= Data entries =
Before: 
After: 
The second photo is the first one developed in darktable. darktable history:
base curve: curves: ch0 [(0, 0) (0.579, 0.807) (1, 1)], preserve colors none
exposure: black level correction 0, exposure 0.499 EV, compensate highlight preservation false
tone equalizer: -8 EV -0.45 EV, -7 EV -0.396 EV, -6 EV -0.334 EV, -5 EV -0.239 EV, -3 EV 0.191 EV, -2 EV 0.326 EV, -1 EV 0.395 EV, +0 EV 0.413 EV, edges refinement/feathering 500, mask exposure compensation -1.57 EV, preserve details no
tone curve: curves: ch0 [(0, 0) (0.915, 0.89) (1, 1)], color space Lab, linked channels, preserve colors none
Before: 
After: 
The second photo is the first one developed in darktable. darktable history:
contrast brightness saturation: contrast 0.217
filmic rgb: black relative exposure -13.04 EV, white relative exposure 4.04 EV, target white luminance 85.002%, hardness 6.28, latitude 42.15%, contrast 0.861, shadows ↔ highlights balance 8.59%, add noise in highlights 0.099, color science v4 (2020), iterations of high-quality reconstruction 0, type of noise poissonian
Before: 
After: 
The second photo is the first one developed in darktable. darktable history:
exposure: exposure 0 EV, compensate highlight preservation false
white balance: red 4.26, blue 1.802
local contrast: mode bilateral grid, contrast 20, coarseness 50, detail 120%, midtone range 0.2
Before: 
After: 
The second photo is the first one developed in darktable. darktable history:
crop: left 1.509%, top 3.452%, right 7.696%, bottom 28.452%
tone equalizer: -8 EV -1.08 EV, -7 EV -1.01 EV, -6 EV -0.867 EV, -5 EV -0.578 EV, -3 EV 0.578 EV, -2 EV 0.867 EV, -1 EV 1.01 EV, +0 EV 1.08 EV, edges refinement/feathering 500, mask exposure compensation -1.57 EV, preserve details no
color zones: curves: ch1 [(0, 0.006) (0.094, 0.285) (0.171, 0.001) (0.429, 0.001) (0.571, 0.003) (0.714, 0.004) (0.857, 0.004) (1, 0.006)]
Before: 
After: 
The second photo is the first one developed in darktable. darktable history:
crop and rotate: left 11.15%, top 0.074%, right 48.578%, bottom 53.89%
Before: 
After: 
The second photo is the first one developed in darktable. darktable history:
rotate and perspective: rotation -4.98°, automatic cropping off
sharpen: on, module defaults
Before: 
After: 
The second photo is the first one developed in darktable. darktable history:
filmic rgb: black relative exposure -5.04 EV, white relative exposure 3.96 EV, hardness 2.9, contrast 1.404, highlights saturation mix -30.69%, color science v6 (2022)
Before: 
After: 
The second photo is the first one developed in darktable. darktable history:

= Stated task =
Edit the entries above so that every occurrence of "developed" becomes "processed", keeping all other text the same.

= The output =
Before: 
After: 
The second photo is the first one processed in darktable. darktable history:
base curve: curves: ch0 [(0, 0) (0.579, 0.807) (1, 1)], preserve colors none
exposure: black level correction 0, exposure 0.499 EV, compensate highlight preservation false
tone equalizer: -8 EV -0.45 EV, -7 EV -0.396 EV, -6 EV -0.334 EV, -5 EV -0.239 EV, -3 EV 0.191 EV, -2 EV 0.326 EV, -1 EV 0.395 EV, +0 EV 0.413 EV, edges refinement/feathering 500, mask exposure compensation -1.57 EV, preserve details no
tone curve: curves: ch0 [(0, 0) (0.915, 0.89) (1, 1)], color space Lab, linked channels, preserve colors none
Before: 
After: 
The second photo is the first one processed in darktable. darktable history:
contrast brightness saturation: contrast 0.217
filmic rgb: black relative exposure -13.04 EV, white relative exposure 4.04 EV, target white luminance 85.002%, hardness 6.28, latitude 42.15%, contrast 0.861, shadows ↔ highlights balance 8.59%, add noise in highlights 0.099, color science v4 (2020), iterations of high-quality reconstruction 0, type of noise poissonian
Before: 
After: 
The second photo is the first one processed in darktable. darktable history:
exposure: exposure 0 EV, compensate highlight preservation false
white balance: red 4.26, blue 1.802
local contrast: mode bilateral grid, contrast 20, coarseness 50, detail 120%, midtone range 0.2
Before: 
After: 
The second photo is the first one processed in darktable. darktable history:
crop: left 1.509%, top 3.452%, right 7.696%, bottom 28.452%
tone equalizer: -8 EV -1.08 EV, -7 EV -1.01 EV, -6 EV -0.867 EV, -5 EV -0.578 EV, -3 EV 0.578 EV, -2 EV 0.867 EV, -1 EV 1.01 EV, +0 EV 1.08 EV, edges refinement/feathering 500, mask exposure compensation -1.57 EV, preserve details no
color zones: curves: ch1 [(0, 0.006) (0.094, 0.285) (0.171, 0.001) (0.429, 0.001) (0.571, 0.003) (0.714, 0.004) (0.857, 0.004) (1, 0.006)]
Before: 
After: 
The second photo is the first one processed in darktable. darktable history:
crop and rotate: left 11.15%, top 0.074%, right 48.578%, bottom 53.89%
Before: 
After: 
The second photo is the first one processed in darktable. darktable history:
rotate and perspective: rotation -4.98°, automatic cropping off
sharpen: on, module defaults
Before: 
After: 
The second photo is the first one processed in darktable. darktable history:
filmic rgb: black relative exposure -5.04 EV, white relative exposure 3.96 EV, hardness 2.9, contrast 1.404, highlights saturation mix -30.69%, color science v6 (2022)
Before: 
After: 
The second photo is the first one processed in darktable. darktable history:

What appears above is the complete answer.